- **Work order**
While reading the listing below, count how many lines hold the word "circle", and answer with the number only.

- **Dataset content**
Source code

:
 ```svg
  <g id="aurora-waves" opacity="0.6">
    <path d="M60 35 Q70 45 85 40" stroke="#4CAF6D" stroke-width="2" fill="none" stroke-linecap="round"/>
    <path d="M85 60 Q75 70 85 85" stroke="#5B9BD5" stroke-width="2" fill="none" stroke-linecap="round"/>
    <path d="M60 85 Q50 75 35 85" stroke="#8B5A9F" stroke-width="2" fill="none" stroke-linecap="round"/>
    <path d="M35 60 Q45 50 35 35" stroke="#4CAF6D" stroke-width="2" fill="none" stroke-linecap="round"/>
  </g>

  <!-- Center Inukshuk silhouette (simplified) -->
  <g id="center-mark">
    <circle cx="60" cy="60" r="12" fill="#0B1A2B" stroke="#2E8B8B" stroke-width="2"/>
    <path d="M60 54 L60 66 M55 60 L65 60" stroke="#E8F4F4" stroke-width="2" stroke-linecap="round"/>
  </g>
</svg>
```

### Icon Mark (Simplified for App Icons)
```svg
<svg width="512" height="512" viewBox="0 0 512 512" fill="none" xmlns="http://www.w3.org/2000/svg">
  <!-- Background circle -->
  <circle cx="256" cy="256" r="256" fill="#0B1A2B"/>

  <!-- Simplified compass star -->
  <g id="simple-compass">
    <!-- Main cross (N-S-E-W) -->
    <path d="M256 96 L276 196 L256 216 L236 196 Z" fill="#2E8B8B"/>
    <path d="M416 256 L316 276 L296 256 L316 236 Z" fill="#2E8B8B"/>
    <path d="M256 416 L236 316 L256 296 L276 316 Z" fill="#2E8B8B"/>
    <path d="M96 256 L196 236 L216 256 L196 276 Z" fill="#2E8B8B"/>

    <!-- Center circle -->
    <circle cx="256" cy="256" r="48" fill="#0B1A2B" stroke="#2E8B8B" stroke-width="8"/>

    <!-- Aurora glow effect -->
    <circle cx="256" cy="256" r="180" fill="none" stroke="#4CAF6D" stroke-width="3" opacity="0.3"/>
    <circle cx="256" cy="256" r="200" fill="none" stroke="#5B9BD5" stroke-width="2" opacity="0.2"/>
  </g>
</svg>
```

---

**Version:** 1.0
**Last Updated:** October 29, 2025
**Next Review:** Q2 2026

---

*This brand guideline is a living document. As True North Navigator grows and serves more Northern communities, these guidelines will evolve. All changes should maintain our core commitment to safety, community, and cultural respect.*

- **Task solution**
7